Report each line of the items below that contains the string "shown", reproducing every such line in full. Matching is case-sensitive.

[[ Material provided, beginning ]]

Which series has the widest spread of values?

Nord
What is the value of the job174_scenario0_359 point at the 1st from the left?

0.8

[[ Material provided, end ]]
[[ Material provided, beginning ]]

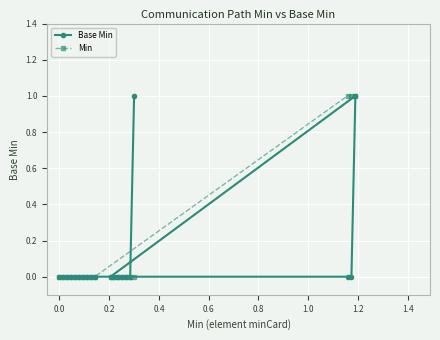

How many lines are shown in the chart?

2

[[ Material provided, end ]]
[[ Material provided, beginning ]]

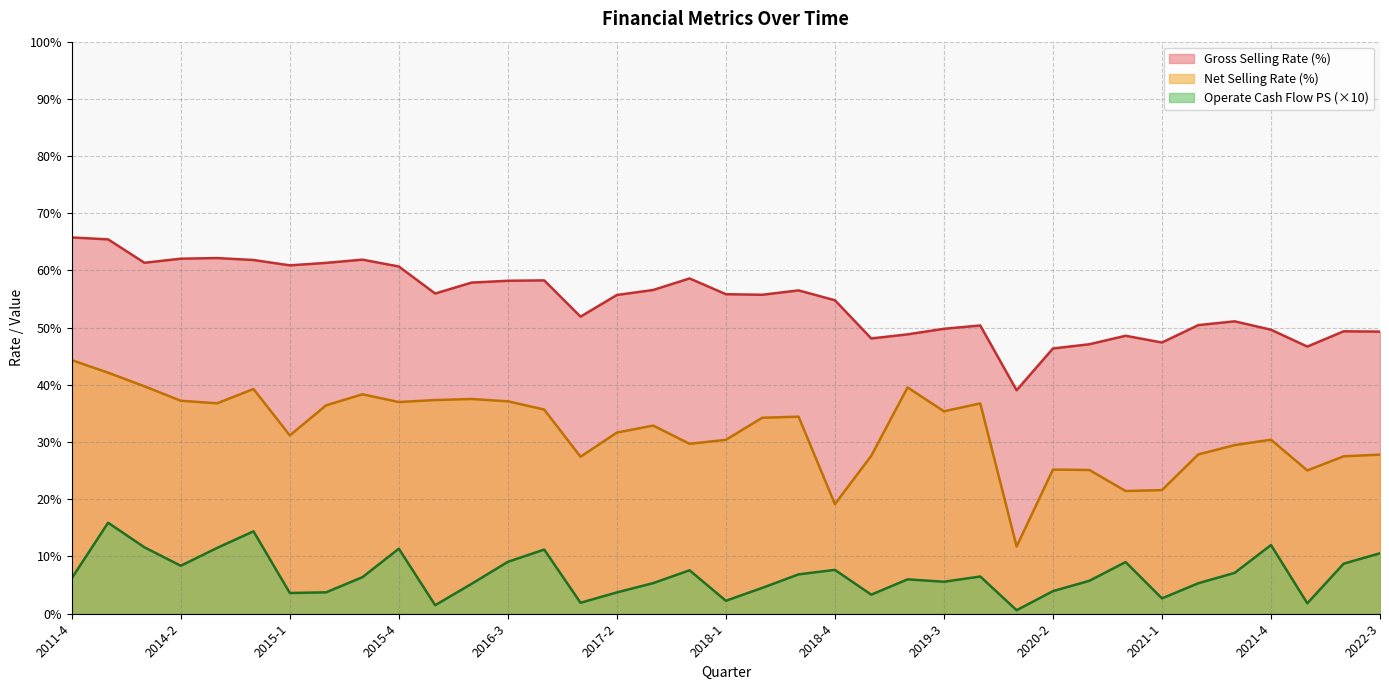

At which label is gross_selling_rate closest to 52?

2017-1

[[ Material provided, end ]]

Solution for this task –
How many lines are shown in the chart?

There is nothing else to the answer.